> **YOUR TASK**:
Say how many lines in the data hold "ARTICLE". Nothing else belongs in the answer.

> **SUPPLIED INFORMATION**:
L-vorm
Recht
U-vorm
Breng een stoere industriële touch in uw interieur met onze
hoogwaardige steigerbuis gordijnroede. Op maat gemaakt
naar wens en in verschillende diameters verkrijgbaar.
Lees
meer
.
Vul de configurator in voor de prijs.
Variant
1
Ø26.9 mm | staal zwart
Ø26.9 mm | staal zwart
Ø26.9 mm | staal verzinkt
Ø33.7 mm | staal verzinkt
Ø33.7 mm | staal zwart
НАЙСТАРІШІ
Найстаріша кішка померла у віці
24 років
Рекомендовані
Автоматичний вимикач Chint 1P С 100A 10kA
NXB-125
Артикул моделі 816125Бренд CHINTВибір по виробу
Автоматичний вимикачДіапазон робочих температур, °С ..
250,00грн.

==

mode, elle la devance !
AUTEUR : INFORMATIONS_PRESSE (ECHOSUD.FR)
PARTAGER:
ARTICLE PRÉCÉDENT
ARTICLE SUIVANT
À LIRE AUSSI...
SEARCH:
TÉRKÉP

> **EXERCISE OUTPUT**:
2